IS REGIONAL banking the wave of the future? Regional banks serve a mainly domestic market. Which means they eschew international operations, even though that is where the big bucks are usually to be found.
On the other hand, proprietary trading on global forex and derivative markets is hardly a sustainable business model, as the shareholders in the six majors fined $4.3 billion (£2.7bn) this week for exchange rate rigging have discovered (yet again).
Regional banking is undergoing a profitable revival in a number of jurisdictions. In Japan, Suruga Bank is leading a pack of around 100 regional lenders, outflanking the hidebound mega-banking houses in Tokyo. Nimble Suruga has cherry-picked consumer lending rather than corporate clients, and focused on customers normally disdained by bigger, more risk-averse banks – particularly young Japanese women. Result: Suruga’s share valuation relative to net assets is greater than any other Japanese bank.
In America, regional banking is seeing a revival. The Achilles’ heel of domestic banks is their limited capital base for lending. No surprise, then, that US regional players are merging at a rate of knots to gain clout. This year nearly 300 small and medium-sized US lenders have been involved in mergers and acquisitions. Their loans were up by 13 per cent in the second quarter. As in Japan, investors are warming to banks that pay dividends rather than fines. Shares in America’s regional banks are trading on average at double tangible book value.
Deflationary pressures fuelled by strong dollar
THE Bank of England seemed very pleased to announce growth in earnings has overtaken the inflation rate. But this has more to do with deflation than higher wages. And deflation, by increasing the real debt burden of your mortgage or credit card bill – is actually eroding spending power.
Germany may have escaped recession in the third quarter, but deflation is spreading relentlessly. One transmission belt is the collapse in commodity prices, including gold. Seized on after 2008 as a hedge against the death of the dollar and hyper-inflation caused by quantitative easing, now smart money is dumping precious metals to buy, er, dollars.

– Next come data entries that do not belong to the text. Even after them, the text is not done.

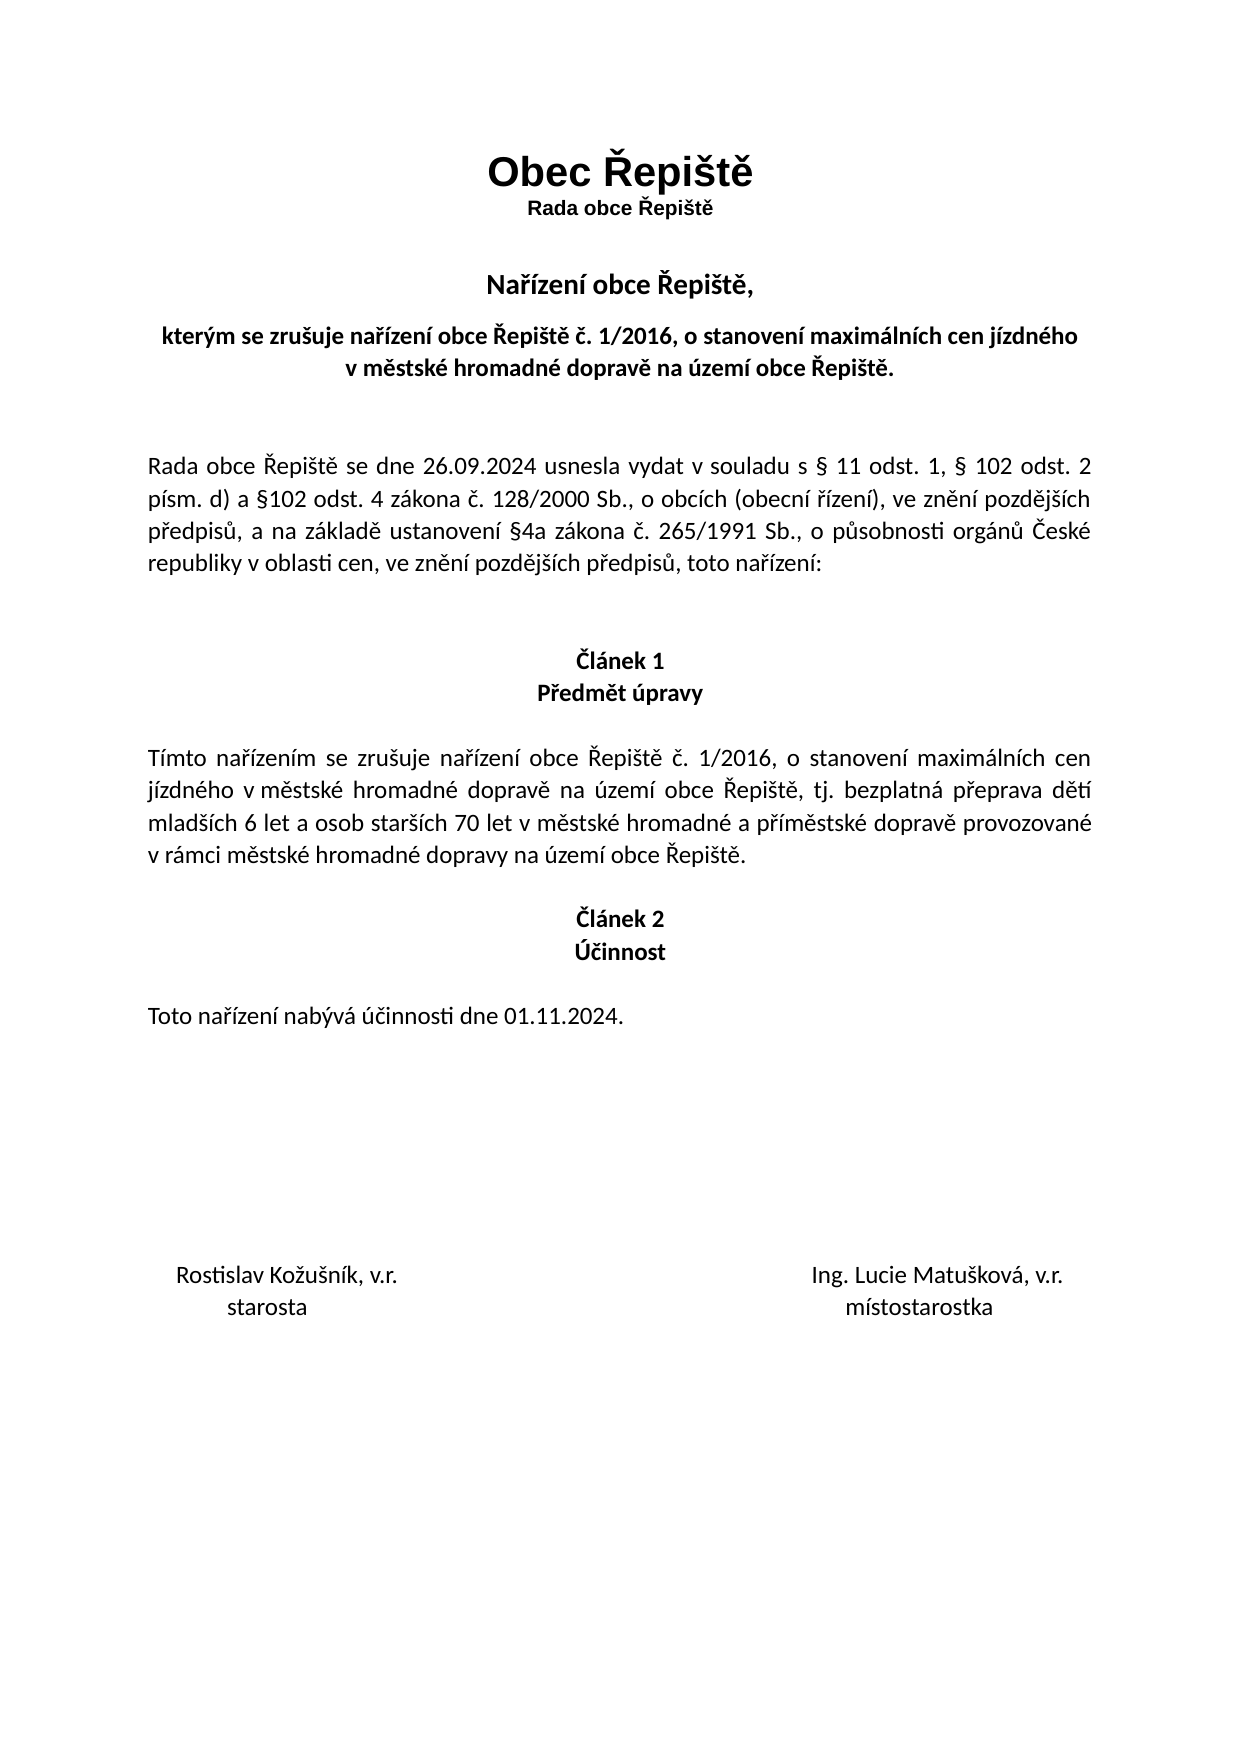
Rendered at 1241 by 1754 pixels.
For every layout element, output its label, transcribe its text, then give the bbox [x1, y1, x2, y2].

text kterým se zrušuje nařízení obce Řepiště č. 1/2016, o stanovení maximálních cen jízdného v městské hromadné dopravě na území obce Řepiště. [148, 320, 1093, 383]
text Nařízení obce Řepiště, [148, 266, 1093, 301]
text Článek 2 [148, 903, 1093, 934]
text Rostislav Kožušník, v.r. Ing. Lucie Matušková, v.r. [148, 1259, 1093, 1289]
text Tímto nařízením se zrušuje nařízení obce Řepiště č. 1/2016, o stanovení maximálních cen jízdného v městské hromadné dopravě na území obce Řepiště, tj. bezplatná přeprava dětí mladších 6 let a osob starších 70 let v městské hromadné a příměstské dopravě provozované v rámci městské hromadné dopravy na území obce Řepiště. [148, 742, 1093, 869]
text starosta místostarostka [148, 1291, 1093, 1322]
text Rada obce Řepiště [148, 196, 1093, 219]
text Obec Řepiště [148, 148, 1093, 196]
text Předmět úpravy [148, 677, 1093, 708]
text Rada obce Řepiště se dne 26.09.2024 usnesla vydat v souladu s § 11 odst. 1, § 102 odst. 2 písm. d) a §102 odst. 4 zákona č. 128/2000 Sb., o obcích (obecní řízení), ve znění pozdějších předpisů, a na základě ustanovení §4a zákona č. 265/1991 Sb., o působnosti orgánů České republiky v oblasti cen, ve znění pozdějších předpisů, toto nařízení: [148, 450, 1093, 578]
text Účinnost [148, 936, 1093, 966]
text Toto nařízení nabývá účinnosti dne 01.11.2024. [148, 1000, 1093, 1031]
text Článek 1 [148, 645, 1093, 676]
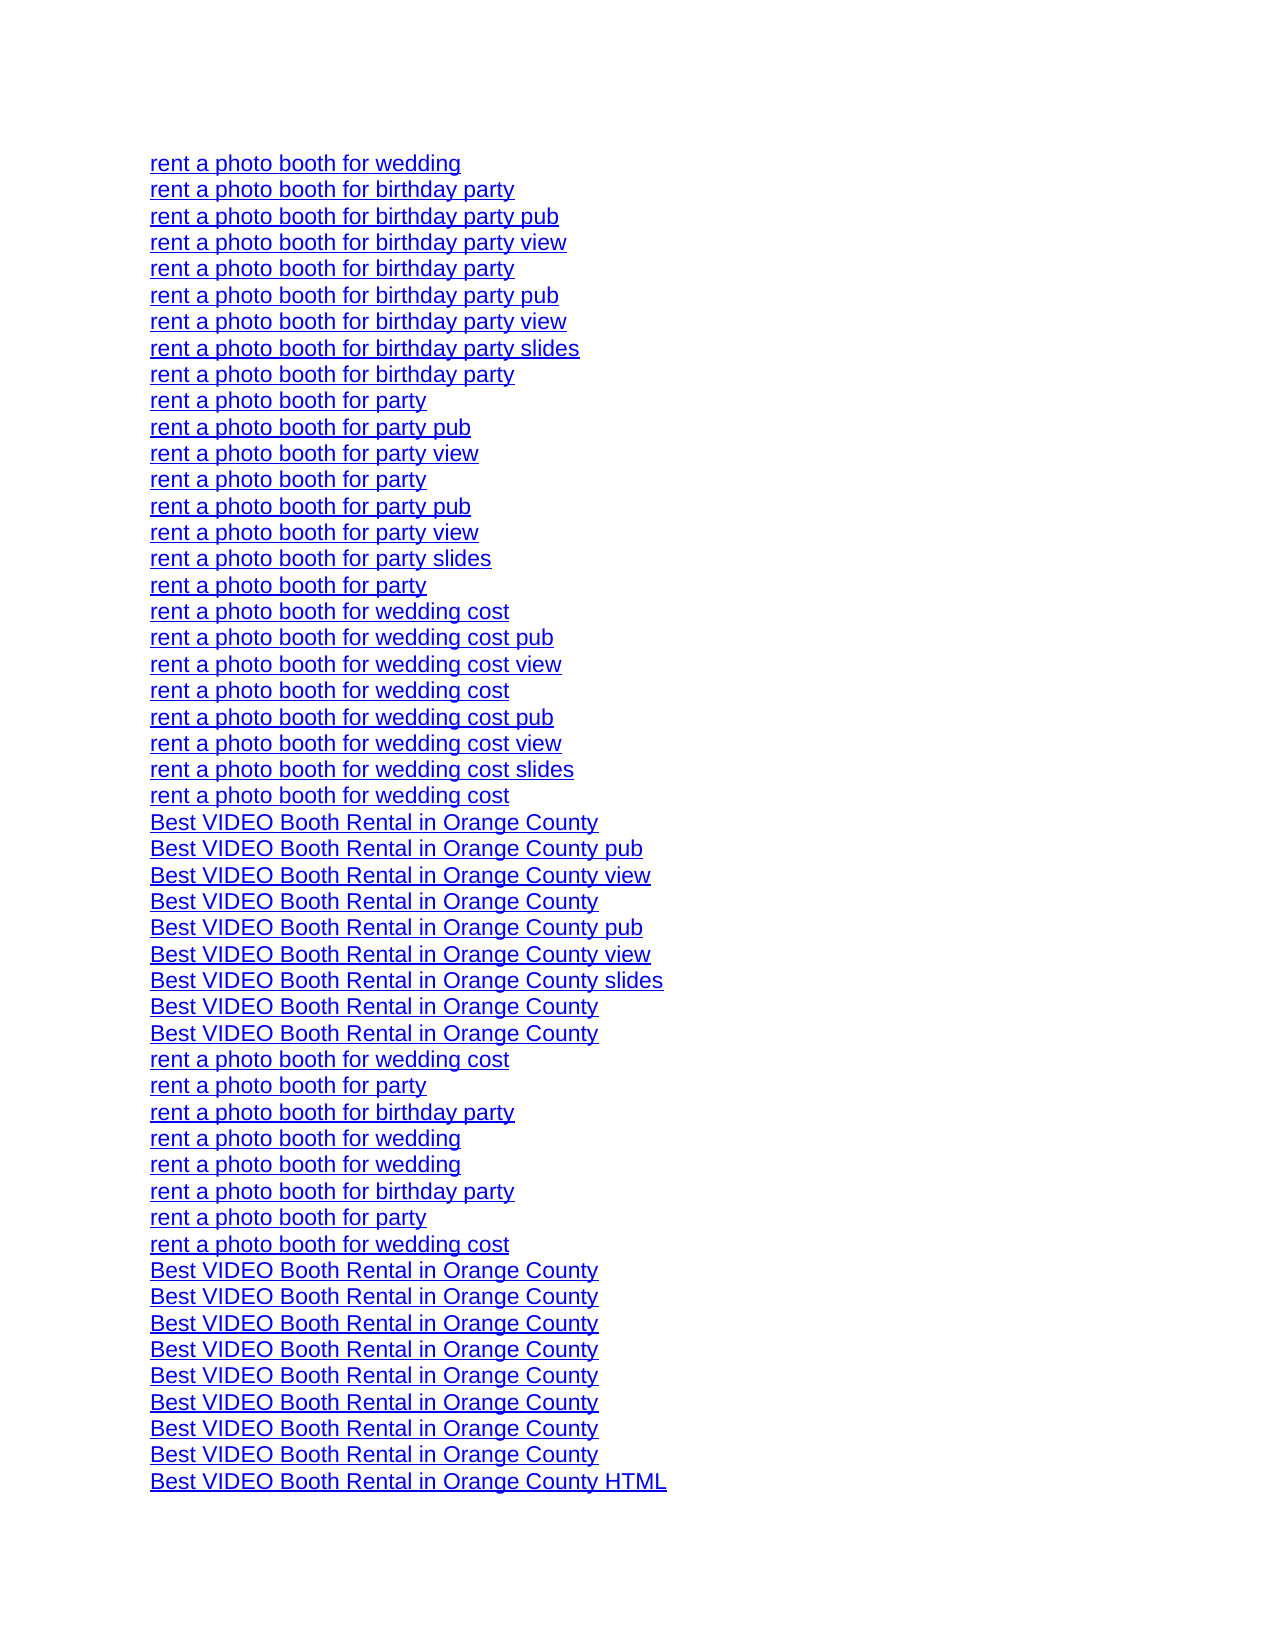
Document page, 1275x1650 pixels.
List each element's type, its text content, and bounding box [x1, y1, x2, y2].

text rent a photo booth for wedding cost [150, 1231, 1125, 1257]
text Best VIDEO Booth Rental in Orange County [150, 1336, 1125, 1362]
text rent a photo booth for birthday party slides [150, 334, 1125, 361]
text Best VIDEO Booth Rental in Orange County view [150, 862, 1125, 888]
text rent a photo booth for birthday party view [150, 229, 1125, 255]
text Best VIDEO Booth Rental in Orange County [150, 809, 1125, 835]
text Best VIDEO Booth Rental in Orange County [150, 1415, 1125, 1441]
text rent a photo booth for birthday party [150, 1099, 1125, 1125]
text Best VIDEO Booth Rental in Orange County pub [150, 835, 1125, 862]
text rent a photo booth for birthday party pub [150, 203, 1125, 229]
text rent a photo booth for party [150, 1204, 1125, 1231]
text rent a photo booth for party [150, 387, 1125, 413]
text rent a photo booth for wedding cost view [150, 651, 1125, 677]
text Best VIDEO Booth Rental in Orange County slides [150, 967, 1125, 993]
text rent a photo booth for birthday party [150, 361, 1125, 387]
text rent a photo booth for wedding [150, 1125, 1125, 1151]
text rent a photo booth for wedding [150, 1151, 1125, 1178]
text Best VIDEO Booth Rental in Orange County pub [150, 914, 1125, 941]
text rent a photo booth for birthday party [150, 176, 1125, 203]
text Best VIDEO Booth Rental in Orange County [150, 1309, 1125, 1336]
text rent a photo booth for wedding cost view [150, 730, 1125, 756]
text rent a photo booth for birthday party [150, 255, 1125, 282]
text Best VIDEO Booth Rental in Orange County view [150, 941, 1125, 967]
text rent a photo booth for birthday party pub [150, 282, 1125, 308]
text rent a photo booth for wedding cost [150, 677, 1125, 703]
text rent a photo booth for birthday party view [150, 308, 1125, 334]
text rent a photo booth for wedding cost pub [150, 703, 1125, 730]
text Best VIDEO Booth Rental in Orange County [150, 1283, 1125, 1309]
text rent a photo booth for party view [150, 440, 1125, 466]
text Best VIDEO Booth Rental in Orange County [150, 993, 1125, 1020]
text Best VIDEO Booth Rental in Orange County [150, 1257, 1125, 1283]
text rent a photo booth for party view [150, 519, 1125, 545]
text rent a photo booth for wedding [150, 150, 1125, 176]
text Best VIDEO Booth Rental in Orange County [150, 888, 1125, 914]
text rent a photo booth for party [150, 1072, 1125, 1099]
text Best VIDEO Booth Rental in Orange County [150, 1389, 1125, 1415]
text Best VIDEO Booth Rental in Orange County HTML [150, 1468, 1125, 1494]
text rent a photo booth for wedding cost pub [150, 624, 1125, 651]
text Best VIDEO Booth Rental in Orange County [150, 1020, 1125, 1046]
text rent a photo booth for party [150, 572, 1125, 598]
text rent a photo booth for party [150, 466, 1125, 493]
text Best VIDEO Booth Rental in Orange County [150, 1441, 1125, 1468]
text rent a photo booth for birthday party [150, 1178, 1125, 1204]
text rent a photo booth for wedding cost [150, 598, 1125, 624]
text rent a photo booth for party slides [150, 545, 1125, 572]
text rent a photo booth for wedding cost [150, 782, 1125, 809]
text rent a photo booth for wedding cost [150, 1046, 1125, 1072]
text rent a photo booth for party pub [150, 493, 1125, 519]
text rent a photo booth for wedding cost slides [150, 756, 1125, 782]
text rent a photo booth for party pub [150, 413, 1125, 440]
text Best VIDEO Booth Rental in Orange County [150, 1362, 1125, 1389]
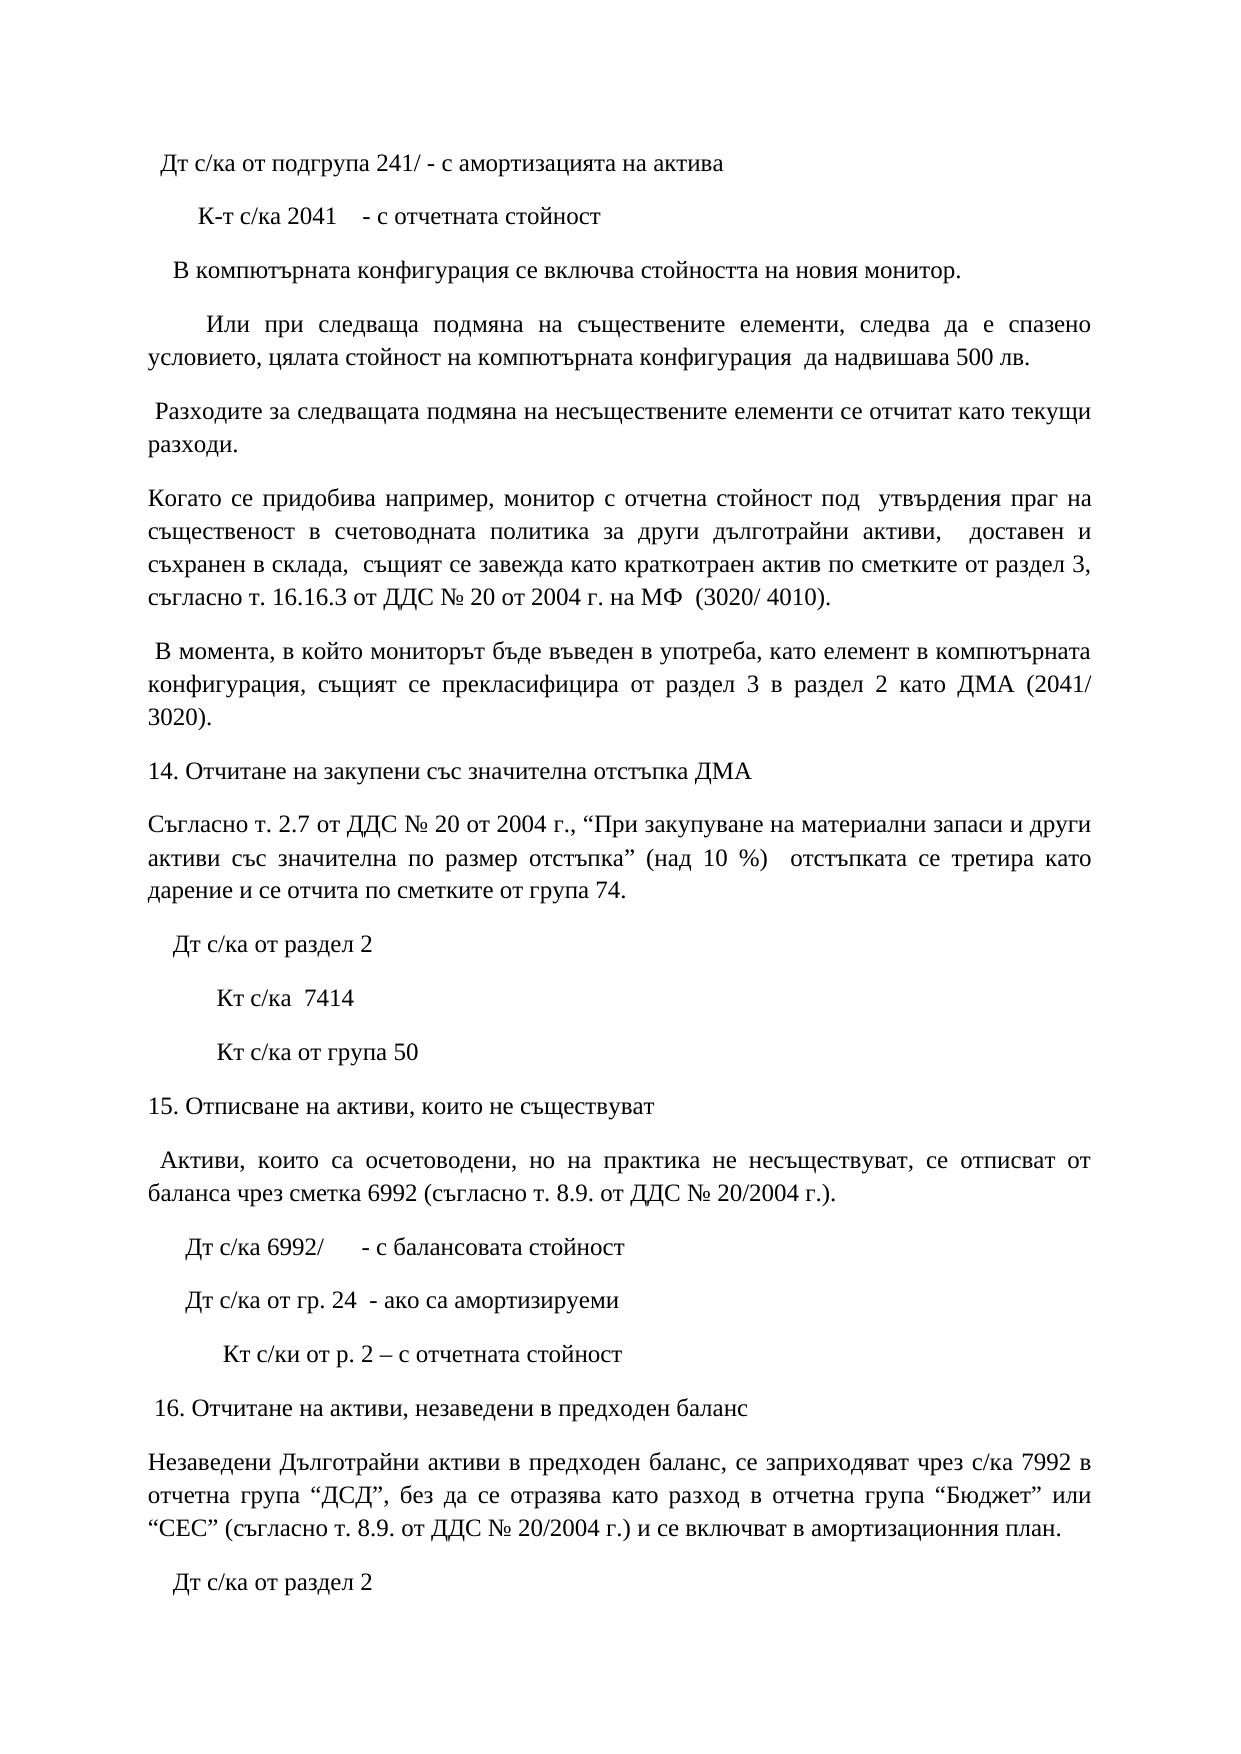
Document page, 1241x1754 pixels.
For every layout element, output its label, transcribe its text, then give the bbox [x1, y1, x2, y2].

What does a stronger dollar do to US domestic prices? Answer: lowers them through cheaper imports, especially from China. Besides, Chinese manufacturers are slashing production costs to cope with renewed competition from Japan. Where is John Maynard Keynes when we need him?
Mother of Japanese whisky is American?
BIG thanks to Hajime Kitaoka, the Japanese consul-general in Edinburgh, and his gracious wife, for their recent hospitality.
Mr Kitaoka was excited to inform me that the smash soap opera on Japanese television is a drama series – of 150, 15-minute episodes – about Rita Cowan from Kirkintilloch. She married Masatake Taketsuru, founder of Japan’s indigenous whisky industry, when the latter came to Glasgow in 1918 to study chemistry.
With any luck a Scottish broadcaster will pick up the series and perhaps discover a new morning market – the show airs at 8am every day in Japan. But which Scottish distiller will hire the actress who plays Rita – Charlotte Kate Fox – to be its promotional “face”? Charlotte is now the most famous western actress in Japan. A pity she comes from New Mexico and not Dunbartonshire.